Task list:
[a] In the lead research summary, which journal published the team's findings?
[b] Quote the stretch of the lead research summary from "Lead (Pb), a" through "in insects—remains unexplored.".

Document excerpt:
-=-=-
Recently, Prof. Yiwen Wang's team at the School of Pharmaceutical Science and Technology, Tianjin University, achieved a breakthrough in the field of heavy metal pollution and biological response mechanisms. Their findings, titled "Lead (Pb) load interacts with oxidative stress in Drosophila melanogaster through MTF-1/Nrf2/JNK mediated metallothionein expression," were published in the internationally renowned journal Ecotoxicology and Environmental Safety. This study is the first to elucidate the regulatory relationship between lead metabolism and oxidative stress in fruit flies, offering new insights into insect responses to heavy metal toxicity and providing theoretical foundations for bioremediation of heavy metal pollution.
Lead (Pb), a widely distributed heavy metal pollutant, poses severe threats to ecosystems and human health. Its toxicity primarily arises from inducing oxidative stress responses that disrupt intracellular redox homeostasis, leading to cellular damage or death. While numerous studies have focused on Pb's impact on redox balance in organisms, the regulatory role of oxidative stress in lead metabolism—particularly its specific mechanisms in insects—remains unexplored.
Prof. Wang's team systematically investigated the effects of lead exposure on oxidative stress responses and lead metabolism in Drosophila melanogaster. The results showed that lead exposure significantly increased reactive oxygen species (ROS) levels in the midgut of fruit flies and triggered oxidative stress. Notably, the team unexpectedly discovered that exogenous oxidant treatment reduced lead accumulation in fruit flies, whereas antioxidant treatment increased lead levels. This phenomenon highlights the pivotal role of oxidative stress in lead metabolism.
-=-=-
Extracted entries:
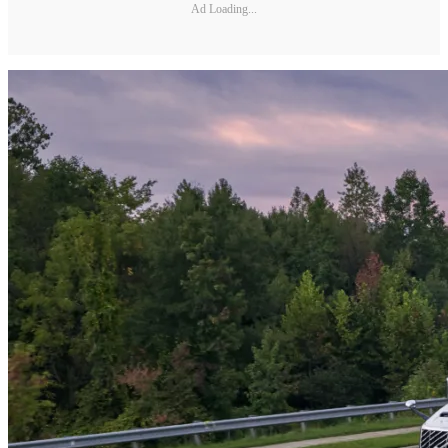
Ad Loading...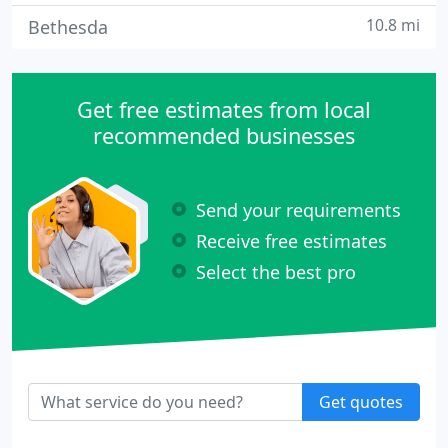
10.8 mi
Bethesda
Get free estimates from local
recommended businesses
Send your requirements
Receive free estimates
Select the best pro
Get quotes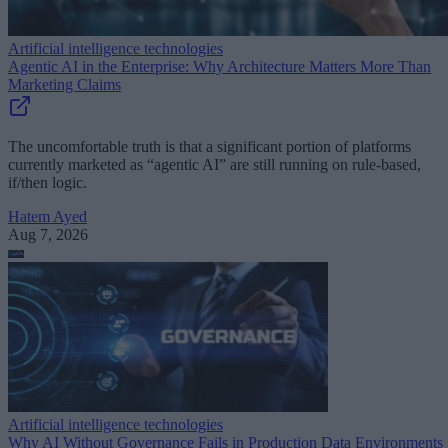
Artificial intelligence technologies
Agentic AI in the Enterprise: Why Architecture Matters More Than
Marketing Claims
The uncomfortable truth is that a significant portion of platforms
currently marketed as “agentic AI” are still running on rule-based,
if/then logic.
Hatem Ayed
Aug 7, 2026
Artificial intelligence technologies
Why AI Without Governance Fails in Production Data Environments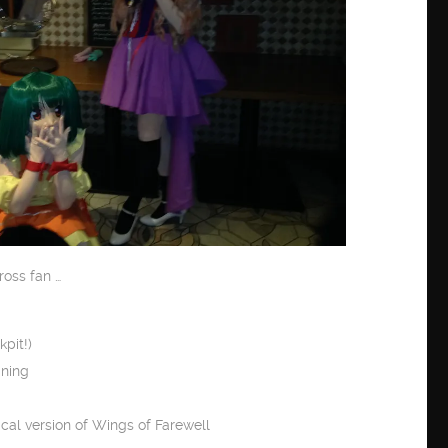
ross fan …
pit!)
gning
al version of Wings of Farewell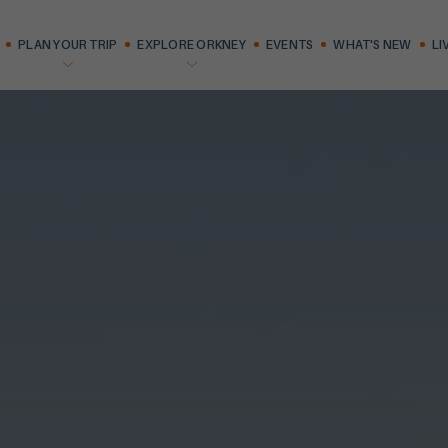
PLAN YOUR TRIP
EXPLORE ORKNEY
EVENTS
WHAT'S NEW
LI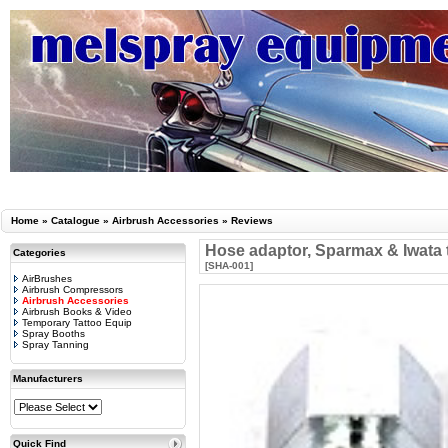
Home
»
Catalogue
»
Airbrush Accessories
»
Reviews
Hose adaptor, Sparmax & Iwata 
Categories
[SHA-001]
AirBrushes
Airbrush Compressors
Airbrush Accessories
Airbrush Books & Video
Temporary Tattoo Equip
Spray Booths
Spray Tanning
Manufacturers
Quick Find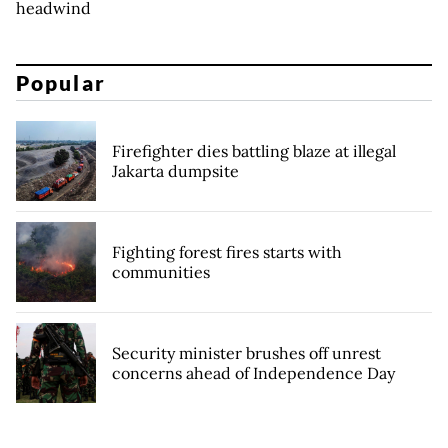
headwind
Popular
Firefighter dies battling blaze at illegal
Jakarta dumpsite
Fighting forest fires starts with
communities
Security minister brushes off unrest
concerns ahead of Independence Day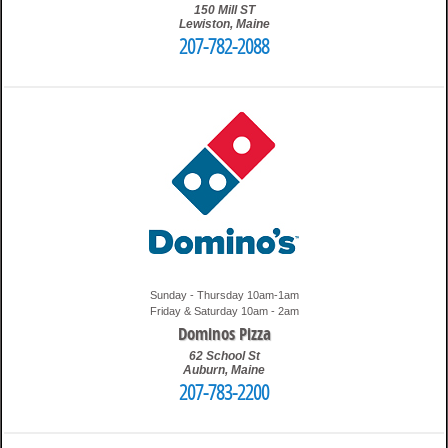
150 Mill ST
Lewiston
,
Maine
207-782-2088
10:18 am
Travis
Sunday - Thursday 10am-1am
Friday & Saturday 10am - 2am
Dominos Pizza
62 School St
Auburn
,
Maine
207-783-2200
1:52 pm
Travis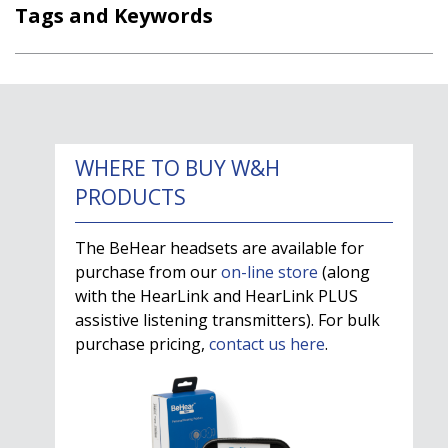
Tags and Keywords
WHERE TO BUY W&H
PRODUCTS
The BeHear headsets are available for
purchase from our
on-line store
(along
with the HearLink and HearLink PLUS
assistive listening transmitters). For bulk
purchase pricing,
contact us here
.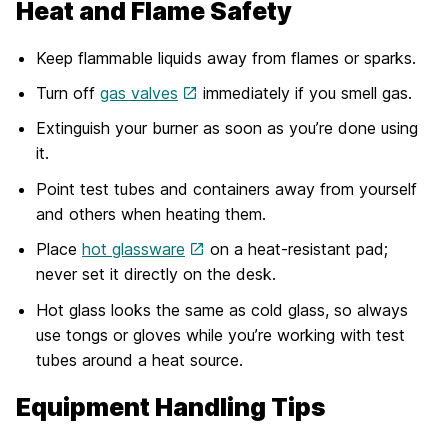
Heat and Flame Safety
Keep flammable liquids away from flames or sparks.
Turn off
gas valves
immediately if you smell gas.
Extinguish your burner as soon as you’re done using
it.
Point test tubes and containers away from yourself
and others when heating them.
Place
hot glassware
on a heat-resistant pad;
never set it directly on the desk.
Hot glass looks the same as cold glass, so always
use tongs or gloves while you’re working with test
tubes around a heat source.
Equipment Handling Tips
-=-=-
Answers to the problems:
[a] Ecotoxicology and Environmental Safety

[b]
Lead (Pb), a widely distributed heavy metal pollutant, poses severe threats to ecosystems and human health. Its toxicity primarily arises from inducing oxidative stress responses that disrupt intracellular redox homeostasis, leading to cellular damage or death. While numerous studies have focused on Pb's impact on redox balance in organisms, the regulatory role of oxidative stress in lead metabolism—particularly its specific mechanisms in insects—remains unexplored.